--- ACTIONS TO TAKE ---
**a)** List every person named in the post below about the Warren-Brown Senate race.
**b)** Continue the post about the Warren-Brown Senate race from where it stops.
═══ DOCUMENT EXTRACT
Category Archives: Politics

The Warren-Brown Senate Race: “Organized Hatred”?

By Christopher B. Daly

The 19th Century historian Henry Adams – who was no dope – once shrewdly described Massachusetts politics as “the systematic organization of hatreds.” That was certainly true in his day. A question raised by the current U.S. Senate campaign is whether it is still true today.

Here’s why I say that. The presumptive Democrat, Elizabeth Warren, has had to spend weeks defending herself from the revelation by the Boston Herald that she once, long ago, gave the impression that she was part Cherokee.  The resulting brouhaha has changed the subject in the campaign and presumably worked to the advantage of the presumptive Republican candidate, Scott Brown.

Where did the original disclosure come from?

Let me emphasize that I don’t know what happened.

In fact, it is probably unknowable at present, due to the code of omerta that prevails among political operatives and political reporters. That code is something I do know a little about, having spent a few years as a political reporter covering Massachusetts politics.
══════
═══ GIVEN INFORMATION
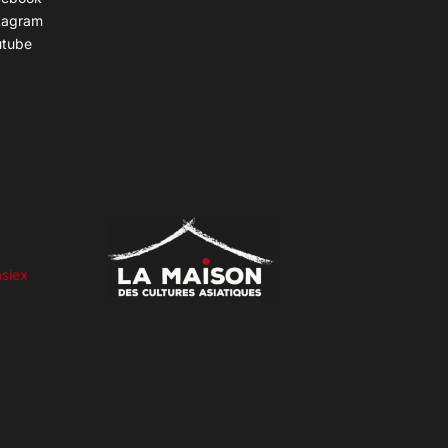
tagram
utube
siex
══════
--- RESULTS BY TASK ---
**a)** Christopher B. Daly, Henry Adams, Elizabeth Warren, Scott Brown

**b)**
In that role, I was the recipient of calls from parties unknown who, for reasons best known to them, decided to “drop a dime” into an untraceable payphone (I am dating myself here, I realize) and share some precious intelligence. I was sometimes invited to “take a walk” by a gimlet-eyed young operative; we would end up on a bench on the Common, and the guy would lean in close and give me the phone number of a divorce lawyer representing some disgruntled ex-spouse of a politician or cabinet member. I was invited to lunch at restaurants in the vicinity of Beacon Hill and slipped manila envelopes with documents inside, detailing the names of political donors whose relationships to each other were not obvious but turned out to be quite interesting once the tipster connected the dots. I got to know the system, thanks to these then-young political operatives.

So, here is what I surmise happened in the Senate race.

The Brown campaign did what all well-financed modern campaigns do: the candidate took a sliver of the millions he has raised and hired a team tasked with conducting “opposition research.” That is, you get a bunch of brainy young people together and you tell them to research everything about the political opposition.

And when they say everything, they mean everything: every indiscretion and every discrepancy. Every tax or mechanic’s lien. Every divorce, adoption, or inheritance. Every real estate transaction, including mortgage notes. Every arrest and every traffic violation. Every grade in school, every bad date, every expensive hairdo – EVERYthing.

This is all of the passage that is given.